Here’s what Luke does that’s so gentle: he doesn’t scold the disciples for that shattered hope. He lets them say it out loud. Which means you can say it out loud too. Honest faith is still faith. Grieving hope is still hope. Naming disappointment is not betrayal—it’s truth-telling in God’s presence.
And the resurrection doesn’t deny Good Friday. It doesn’t erase the cross. It doesn’t pretend loss isn’t real. It simply insists that loss is not final. The worst thing is real—but it’s not the last thing.
So if you’re carrying your own “but we had hoped,” you don’t have to rush to a happy ending. Let Jesus meet you in that sentence. He’s not offended by your honesty. He’s already walking toward it.
Application
- Write your “but we had hoped…” sentence in a journal. Then add: “Jesus, meet me here.”
- Talk to one trusted person about what you’ve been carrying—don’t carry it alone.
- Practice one small act of hope today (a walk, a meal, a phone call, a prayer, a next step).
PrayerGod, you see the hopes I’ve lost and the dreams that didn’t turn out the way I begged for. Meet me in my disappointment. Hold me when I’m afraid to hope again. And teach me, slowly, that the worst thing is not the last thing. Amen.

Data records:
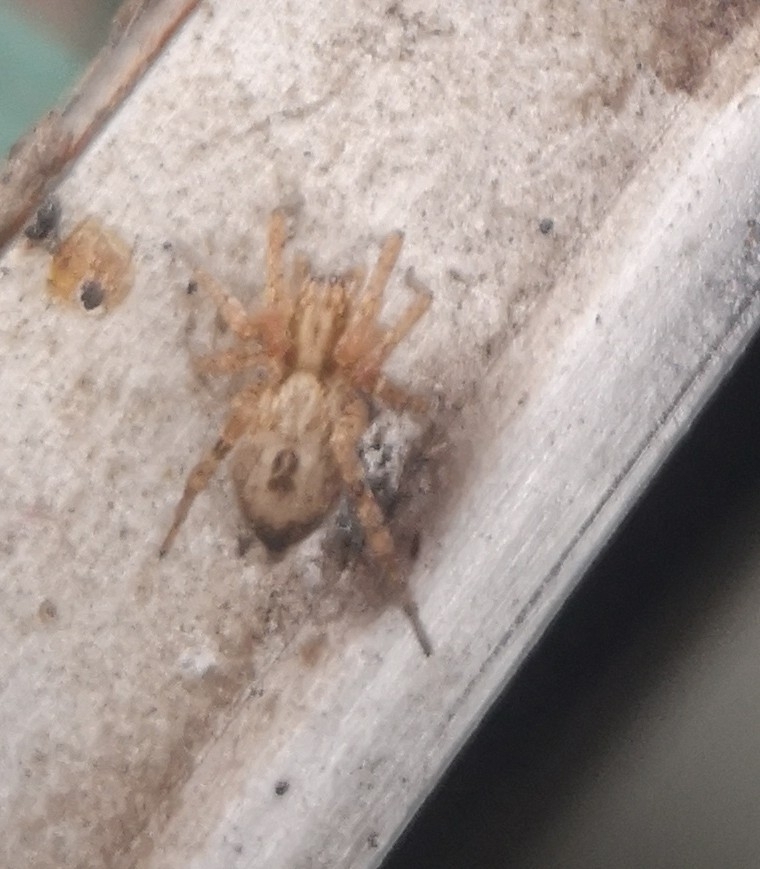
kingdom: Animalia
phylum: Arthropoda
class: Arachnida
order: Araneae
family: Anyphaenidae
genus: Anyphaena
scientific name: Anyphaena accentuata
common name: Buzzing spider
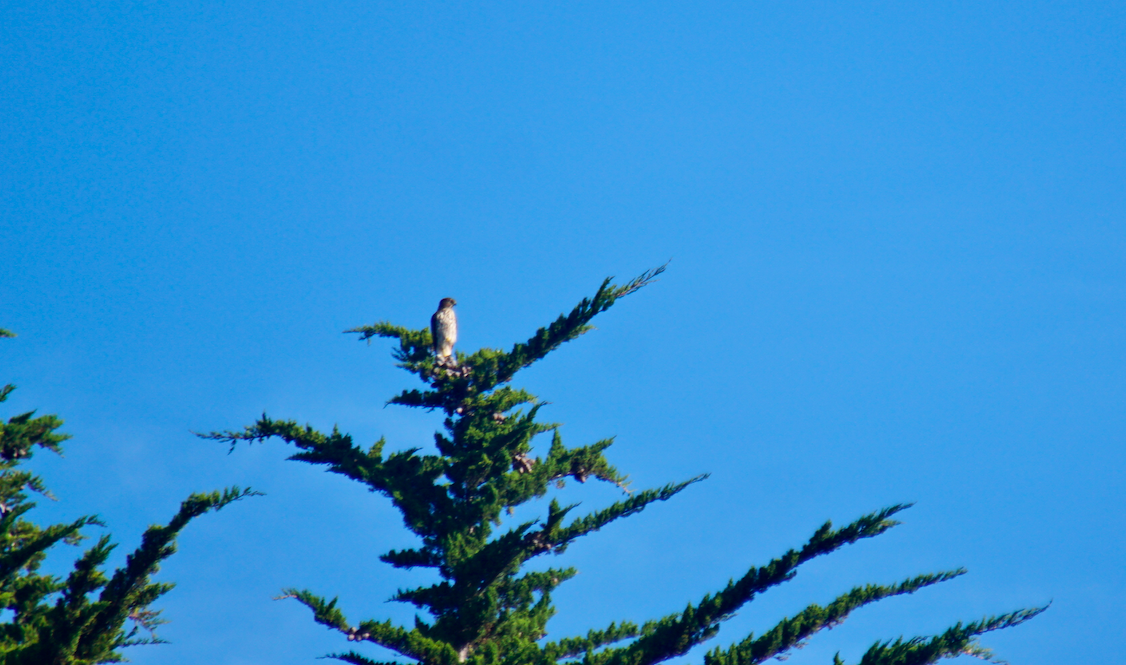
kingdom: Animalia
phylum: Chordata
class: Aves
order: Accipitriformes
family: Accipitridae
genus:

● Problem to work on: Write out the devotional text from "And the resurrection" up to and including "carry it alone.", word for word.

● Written response:
And the resurrection doesn’t deny Good Friday. It doesn’t erase the cross. It doesn’t pretend loss isn’t real. It simply insists that loss is not final. The worst thing is real—but it’s not the last thing.
So if you’re carrying your own “but we had hoped,” you don’t have to rush to a happy ending. Let Jesus meet you in that sentence. He’s not offended by your honesty. He’s already walking toward it.
Application
- Write your “but we had hoped…” sentence in a journal. Then add: “Jesus, meet me here.”
- Talk to one trusted person about what you’ve been carrying—don’t carry it alone.